If there is anything to raise an eyebrow in Garrety’s special relationship with Riley, Schafter certainly hasn’t seen it:
“What an incredible teacher! It warms my heart to let you know that Garrety is still doing life-changing work at their new school. They’re staring another pride group and are hoping to start a network of pride groups across western and south-western Sydney that will meet up one a year so queer students will never feel alone.”
For Schafter and the ABC, this is all just one big wonderful story, up there with Dead Poets Society: the dedicated ”dad figure” teacher who is so passionately committed to the formation of their students that perhaps the professional/personal boundaries get a little blurry.
We all like that story.
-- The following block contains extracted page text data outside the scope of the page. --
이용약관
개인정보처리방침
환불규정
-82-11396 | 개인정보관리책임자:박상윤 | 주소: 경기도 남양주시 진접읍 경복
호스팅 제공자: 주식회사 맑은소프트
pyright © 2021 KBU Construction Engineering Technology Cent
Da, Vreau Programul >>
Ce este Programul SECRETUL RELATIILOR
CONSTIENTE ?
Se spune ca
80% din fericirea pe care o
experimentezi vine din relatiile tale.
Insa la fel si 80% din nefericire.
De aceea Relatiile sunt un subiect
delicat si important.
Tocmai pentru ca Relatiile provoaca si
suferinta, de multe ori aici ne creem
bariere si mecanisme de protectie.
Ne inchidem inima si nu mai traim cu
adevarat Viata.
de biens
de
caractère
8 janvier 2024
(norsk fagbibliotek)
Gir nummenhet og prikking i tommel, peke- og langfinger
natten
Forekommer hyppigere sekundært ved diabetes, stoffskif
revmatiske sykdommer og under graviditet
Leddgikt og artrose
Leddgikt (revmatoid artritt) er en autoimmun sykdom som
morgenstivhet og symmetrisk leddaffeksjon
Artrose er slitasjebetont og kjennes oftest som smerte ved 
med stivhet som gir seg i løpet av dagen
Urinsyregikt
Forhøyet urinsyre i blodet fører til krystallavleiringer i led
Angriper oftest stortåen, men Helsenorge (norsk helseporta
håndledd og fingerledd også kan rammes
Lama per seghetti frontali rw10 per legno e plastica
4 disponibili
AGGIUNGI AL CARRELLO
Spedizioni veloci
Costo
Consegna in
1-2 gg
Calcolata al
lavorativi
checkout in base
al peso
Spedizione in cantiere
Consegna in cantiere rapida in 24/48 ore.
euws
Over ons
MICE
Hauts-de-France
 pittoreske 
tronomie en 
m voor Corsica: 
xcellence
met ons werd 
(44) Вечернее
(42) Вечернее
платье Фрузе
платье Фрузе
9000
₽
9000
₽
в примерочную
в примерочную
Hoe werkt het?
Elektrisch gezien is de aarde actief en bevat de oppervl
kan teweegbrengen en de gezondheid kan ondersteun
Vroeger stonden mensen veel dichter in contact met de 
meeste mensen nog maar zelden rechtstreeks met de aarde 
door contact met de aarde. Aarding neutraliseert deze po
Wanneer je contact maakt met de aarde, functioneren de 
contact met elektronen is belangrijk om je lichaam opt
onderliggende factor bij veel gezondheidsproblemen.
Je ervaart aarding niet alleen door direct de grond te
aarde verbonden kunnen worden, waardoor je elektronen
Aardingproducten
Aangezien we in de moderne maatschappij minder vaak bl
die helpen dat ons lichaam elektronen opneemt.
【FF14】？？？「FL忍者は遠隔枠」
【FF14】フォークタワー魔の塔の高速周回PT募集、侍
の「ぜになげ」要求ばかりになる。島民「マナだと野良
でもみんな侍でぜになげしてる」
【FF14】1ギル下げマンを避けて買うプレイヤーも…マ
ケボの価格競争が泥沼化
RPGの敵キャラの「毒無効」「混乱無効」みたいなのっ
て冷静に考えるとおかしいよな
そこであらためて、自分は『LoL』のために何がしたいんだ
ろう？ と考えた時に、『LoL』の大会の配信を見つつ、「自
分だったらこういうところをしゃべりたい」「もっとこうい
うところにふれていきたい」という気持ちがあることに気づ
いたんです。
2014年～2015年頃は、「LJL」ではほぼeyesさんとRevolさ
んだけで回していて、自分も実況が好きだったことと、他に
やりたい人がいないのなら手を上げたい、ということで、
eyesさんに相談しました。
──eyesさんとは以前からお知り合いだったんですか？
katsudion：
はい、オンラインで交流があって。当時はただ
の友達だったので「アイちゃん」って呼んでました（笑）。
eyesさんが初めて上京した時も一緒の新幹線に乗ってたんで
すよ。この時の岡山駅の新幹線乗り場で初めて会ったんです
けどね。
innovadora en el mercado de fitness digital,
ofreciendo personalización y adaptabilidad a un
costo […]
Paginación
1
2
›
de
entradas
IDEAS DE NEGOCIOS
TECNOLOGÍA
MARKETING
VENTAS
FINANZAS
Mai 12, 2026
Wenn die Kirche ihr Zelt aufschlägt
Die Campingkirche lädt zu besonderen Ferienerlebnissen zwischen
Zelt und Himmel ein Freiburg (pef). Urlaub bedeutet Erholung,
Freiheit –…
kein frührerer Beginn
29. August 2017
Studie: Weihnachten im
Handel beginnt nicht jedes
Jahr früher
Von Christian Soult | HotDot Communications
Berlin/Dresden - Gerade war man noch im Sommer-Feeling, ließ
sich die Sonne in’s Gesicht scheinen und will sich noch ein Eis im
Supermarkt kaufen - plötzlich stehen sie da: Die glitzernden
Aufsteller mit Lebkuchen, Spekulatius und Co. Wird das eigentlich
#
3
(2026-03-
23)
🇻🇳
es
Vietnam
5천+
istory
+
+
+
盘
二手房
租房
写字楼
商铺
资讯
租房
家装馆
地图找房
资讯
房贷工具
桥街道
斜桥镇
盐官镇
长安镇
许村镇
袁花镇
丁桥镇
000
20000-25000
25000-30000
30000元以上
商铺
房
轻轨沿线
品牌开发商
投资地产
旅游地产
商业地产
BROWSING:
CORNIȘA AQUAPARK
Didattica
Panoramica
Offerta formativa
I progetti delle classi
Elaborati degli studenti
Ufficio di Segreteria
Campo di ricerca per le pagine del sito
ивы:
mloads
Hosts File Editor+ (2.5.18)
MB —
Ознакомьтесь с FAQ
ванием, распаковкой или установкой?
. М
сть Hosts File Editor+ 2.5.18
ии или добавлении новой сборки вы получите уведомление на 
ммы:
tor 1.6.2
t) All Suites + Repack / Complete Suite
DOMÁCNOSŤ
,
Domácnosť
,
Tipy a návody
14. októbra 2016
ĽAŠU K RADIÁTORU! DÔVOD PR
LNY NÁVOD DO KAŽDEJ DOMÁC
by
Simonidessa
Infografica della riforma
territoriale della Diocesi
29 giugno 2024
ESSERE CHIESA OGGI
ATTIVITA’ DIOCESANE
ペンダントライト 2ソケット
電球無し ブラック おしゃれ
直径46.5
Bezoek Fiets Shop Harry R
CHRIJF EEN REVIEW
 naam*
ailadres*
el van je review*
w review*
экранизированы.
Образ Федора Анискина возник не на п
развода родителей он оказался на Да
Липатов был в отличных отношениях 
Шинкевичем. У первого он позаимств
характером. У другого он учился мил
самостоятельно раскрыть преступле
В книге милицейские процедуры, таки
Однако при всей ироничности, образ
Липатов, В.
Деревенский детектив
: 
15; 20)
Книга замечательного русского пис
We all want it to be true.
But there is a serious problem with all of this spin because it serves to deflect our attention from the fact that all adults who breach professional/personal boundaries with children − and particularly those who interest themselves in the sexual development of children and want to cut parents out of the picture − should be regarded with circumspection by anyone with half an eye to child protection.
We are not suggesting that Garrety has nefarious motivations. Garrety seems nice.
But no one ever likes to suspect bad intentions of someone that they know and like. It’s for precisely that reason that the personal/professional boundaries that are so important for child protection shouldn’t disappear just because someone “seems nice”. Anyone who crosses the line, should be made to explain why.
In this case, the ABC’s transgender propaganda machine has failed to let critical thinking skills get in the way of telling a happy story … and Schafter’s dangerous naivety has been broadcast to the nation.
Thanks, QueerABC, for making the nation dumber on a subject where we really need to be smart.